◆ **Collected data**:
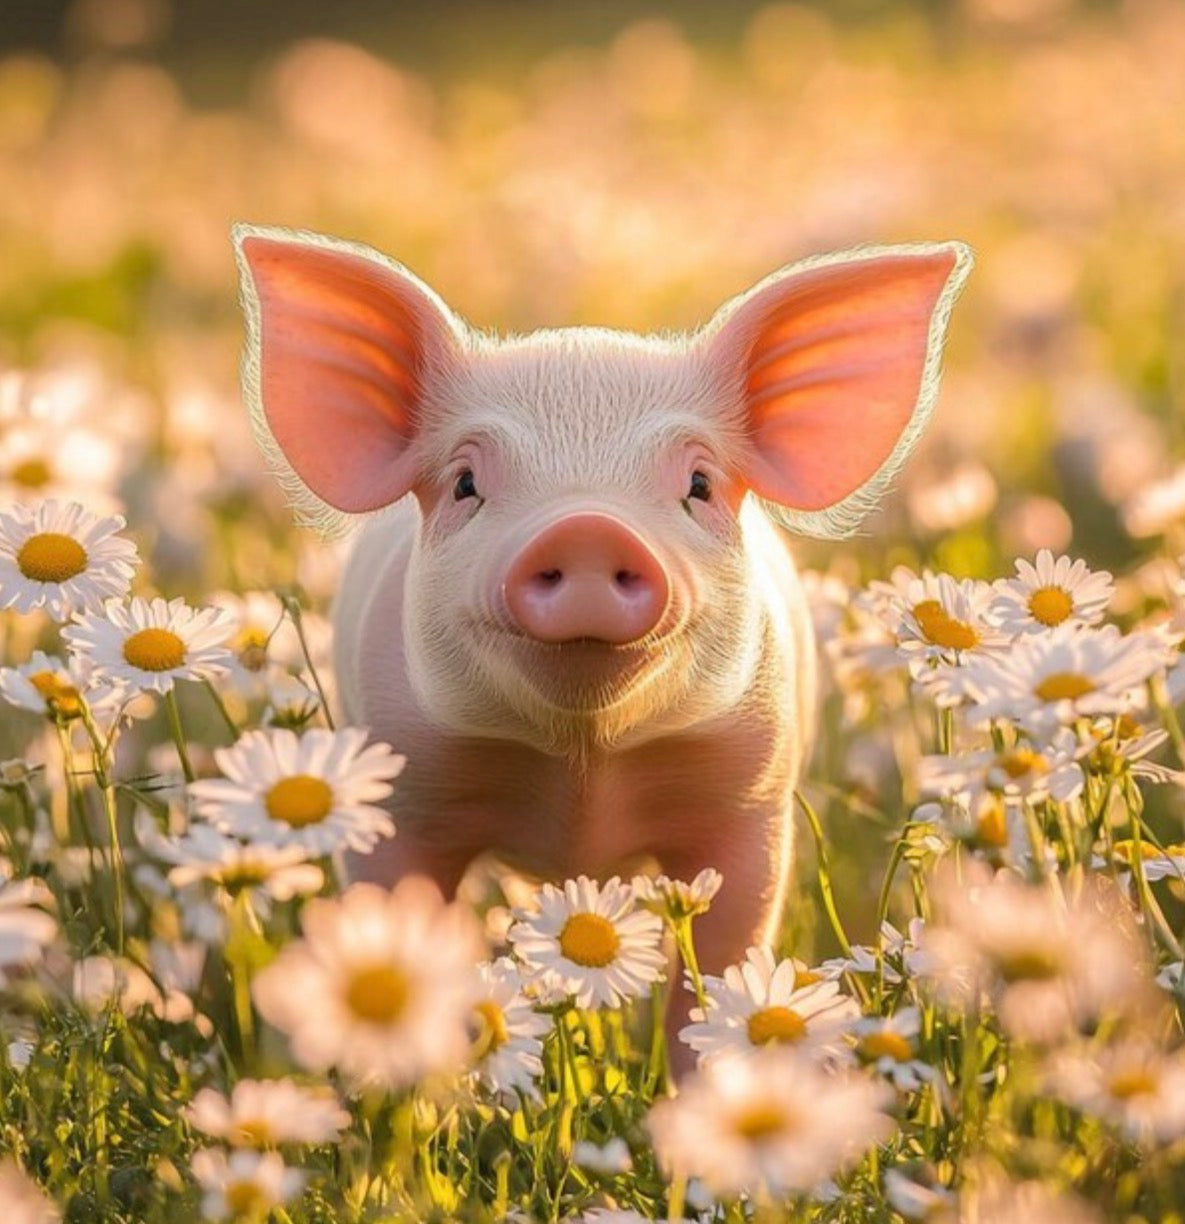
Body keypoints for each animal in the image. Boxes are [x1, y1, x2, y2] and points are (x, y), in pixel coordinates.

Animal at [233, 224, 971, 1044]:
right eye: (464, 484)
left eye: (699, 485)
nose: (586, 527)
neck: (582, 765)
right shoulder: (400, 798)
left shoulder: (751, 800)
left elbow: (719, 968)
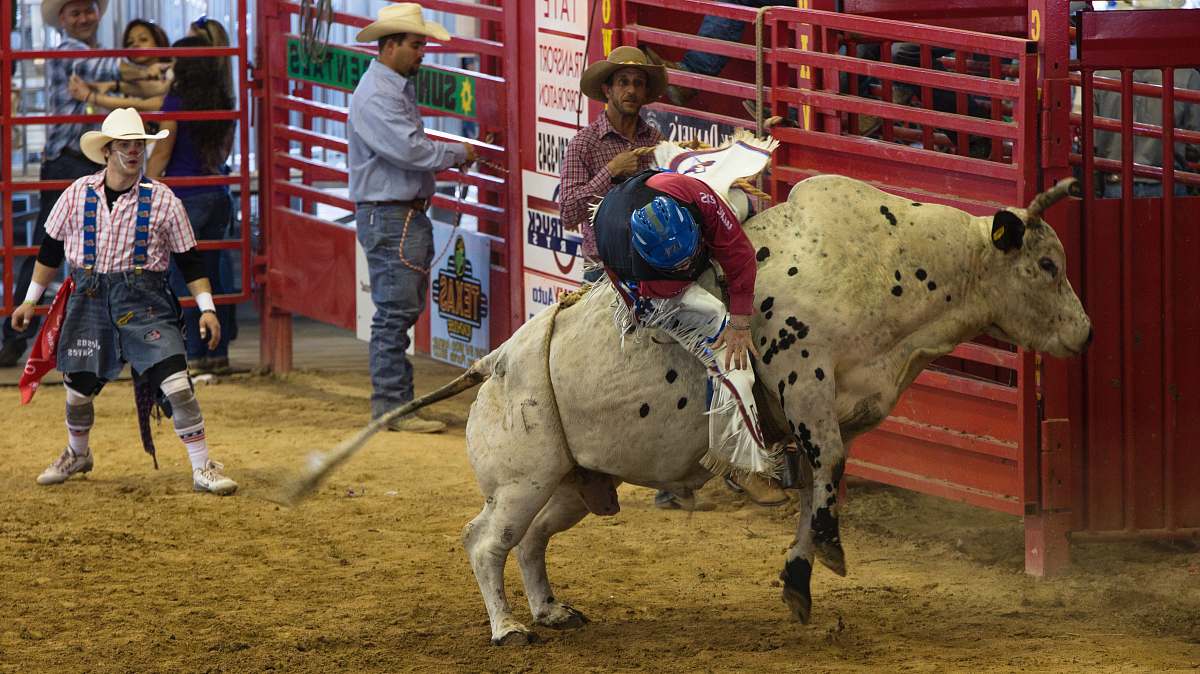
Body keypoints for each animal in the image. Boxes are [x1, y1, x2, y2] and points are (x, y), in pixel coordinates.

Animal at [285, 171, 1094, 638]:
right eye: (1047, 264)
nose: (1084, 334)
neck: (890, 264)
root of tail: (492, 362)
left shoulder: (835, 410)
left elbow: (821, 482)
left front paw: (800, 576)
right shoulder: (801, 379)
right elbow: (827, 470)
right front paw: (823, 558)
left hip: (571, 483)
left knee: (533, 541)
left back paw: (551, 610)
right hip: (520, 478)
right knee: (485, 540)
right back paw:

◆ **About this task**: The records above need to be given again exactly. Omit the pictures.

◆ **Result**:
Body keypoints for each animal in the image. Boxes are [x1, y1, x2, y2] and points are (x, y), in pixel coordinates.

Animal at [233, 224, 971, 1044]:
right eye: (464, 484)
left eye: (699, 485)
nose: (586, 527)
neck: (582, 765)
right shoulder: (400, 798)
left shoulder: (751, 800)
left elbow: (719, 968)
Body keypoints for each animal in the image. Boxes are [x1, y1, x2, y2] and points are (x, y), in pixel coordinates.

Animal at [285, 171, 1094, 638]:
right eye: (1047, 264)
nose: (1084, 334)
neck: (890, 264)
root of tail: (492, 362)
left shoulder: (835, 410)
left elbow: (821, 482)
left front paw: (800, 576)
right shoulder: (801, 379)
right elbow: (827, 470)
right front paw: (823, 558)
left hip: (571, 483)
left knee: (533, 541)
left back paw: (551, 610)
right hip: (520, 478)
right knee: (485, 540)
right back paw:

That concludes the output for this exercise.